[Excerpts from a dataset]
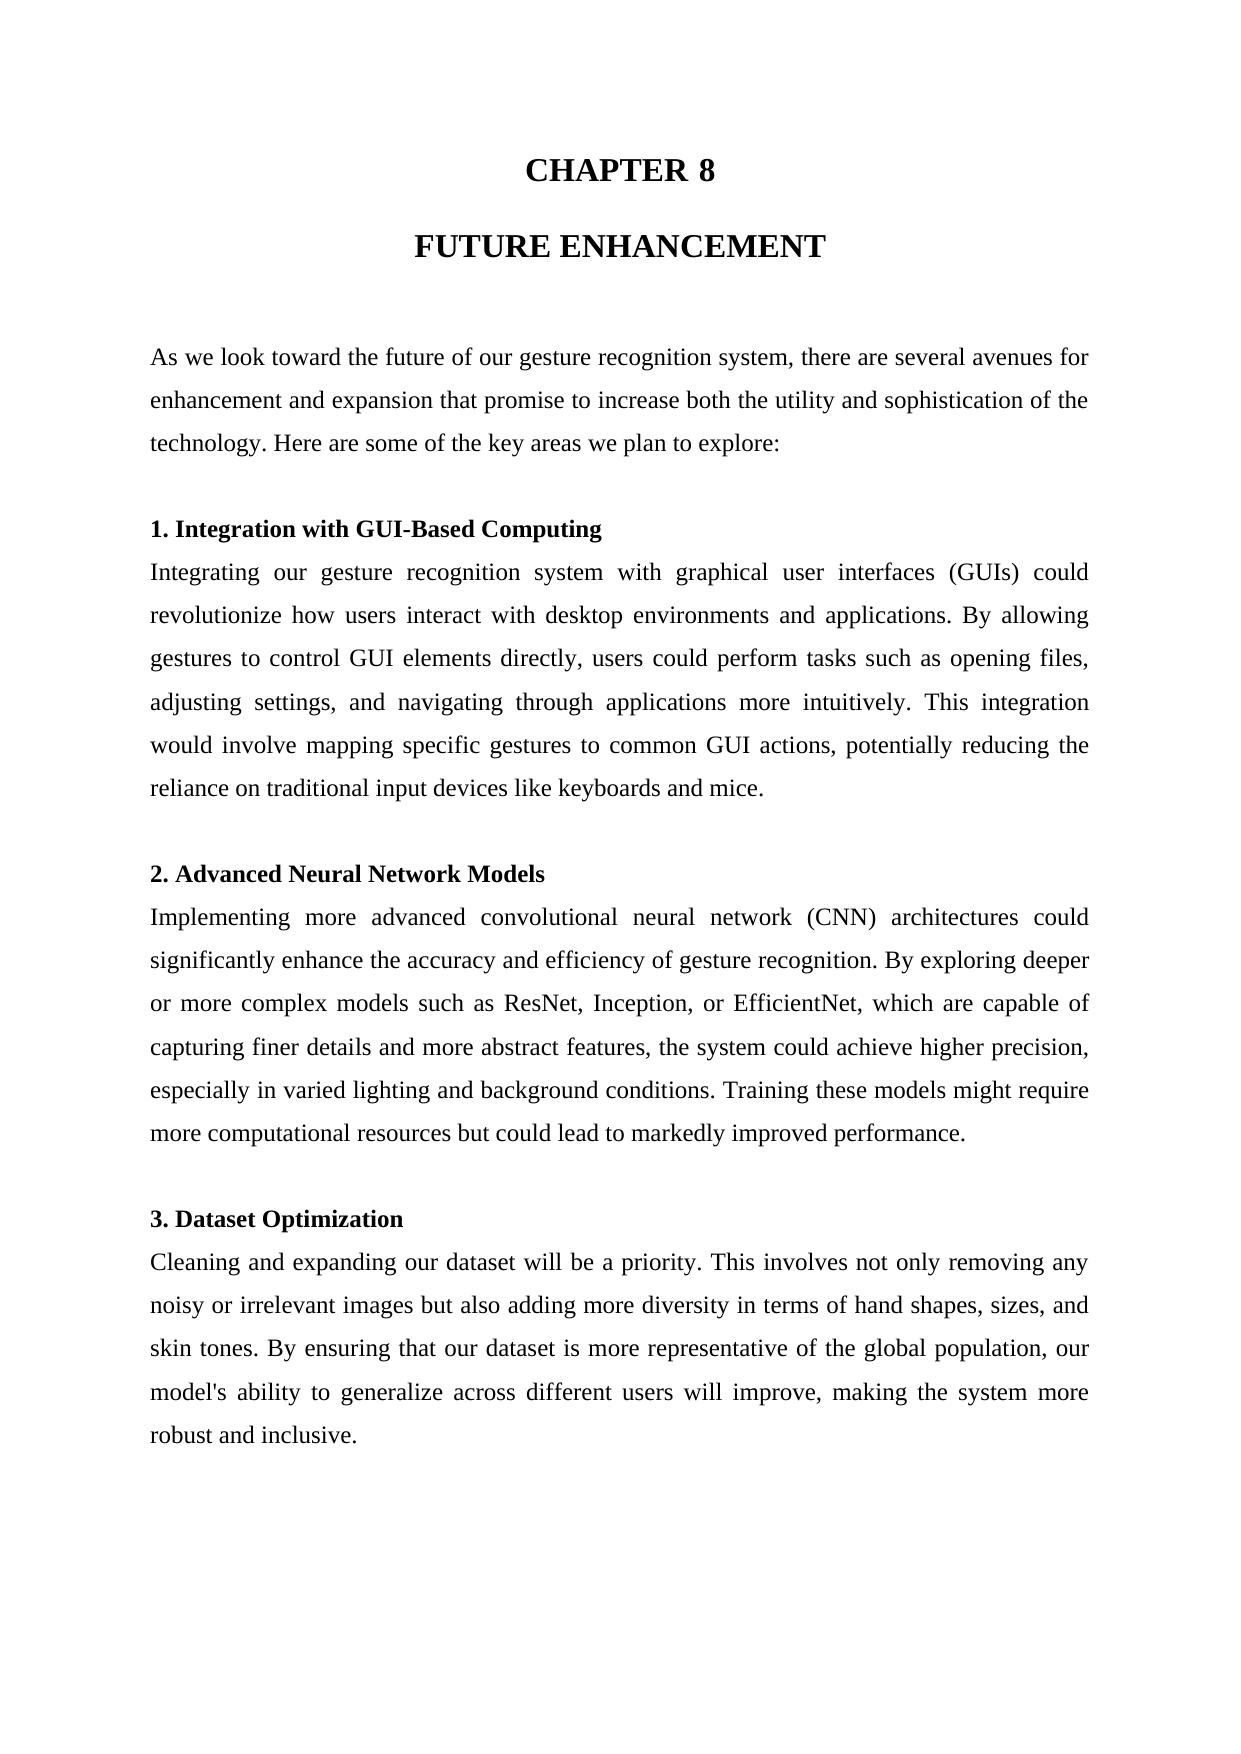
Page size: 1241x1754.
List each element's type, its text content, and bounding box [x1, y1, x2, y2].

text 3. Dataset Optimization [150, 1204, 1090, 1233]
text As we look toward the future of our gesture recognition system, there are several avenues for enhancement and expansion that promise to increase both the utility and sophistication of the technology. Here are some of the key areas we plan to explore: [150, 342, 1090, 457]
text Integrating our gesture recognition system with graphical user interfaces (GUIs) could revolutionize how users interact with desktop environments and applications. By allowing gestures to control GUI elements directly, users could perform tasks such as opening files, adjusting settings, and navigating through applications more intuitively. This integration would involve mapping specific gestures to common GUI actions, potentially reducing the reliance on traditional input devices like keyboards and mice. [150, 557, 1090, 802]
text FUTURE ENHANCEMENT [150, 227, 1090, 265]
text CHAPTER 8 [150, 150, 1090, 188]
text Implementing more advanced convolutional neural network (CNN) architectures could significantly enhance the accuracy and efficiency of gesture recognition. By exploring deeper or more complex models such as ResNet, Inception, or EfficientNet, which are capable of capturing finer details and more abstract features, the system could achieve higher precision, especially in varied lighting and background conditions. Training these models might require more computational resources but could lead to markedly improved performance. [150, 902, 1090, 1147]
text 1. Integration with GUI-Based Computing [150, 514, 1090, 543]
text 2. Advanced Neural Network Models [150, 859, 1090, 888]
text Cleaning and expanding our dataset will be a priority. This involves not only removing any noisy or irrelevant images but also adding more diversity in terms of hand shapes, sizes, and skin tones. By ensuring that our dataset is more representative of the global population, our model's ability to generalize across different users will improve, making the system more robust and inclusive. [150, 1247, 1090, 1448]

_Directions for this task_
The word "could" appears in some lines of the data. Copy every one of those lines.

_Final answer_
text Integrating our gesture recognition system with graphical user interfaces (GUIs) could revolutionize how users interact with desktop environments and applications. By allowing gestures to control GUI elements directly, users could perform tasks such as opening files, adjusting settings, and navigating through applications more intuitively. This integration would involve mapping specific gestures to common GUI actions, potentially reducing the reliance on traditional input devices like keyboards and mice. [150, 557, 1090, 802]
text Implementing more advanced convolutional neural network (CNN) architectures could significantly enhance the accuracy and efficiency of gesture recognition. By exploring deeper or more complex models such as ResNet, Inception, or EfficientNet, which are capable of capturing finer details and more abstract features, the system could achieve higher precision, especially in varied lighting and background conditions. Training these models might require more computational resources but could lead to markedly improved performance. [150, 902, 1090, 1147]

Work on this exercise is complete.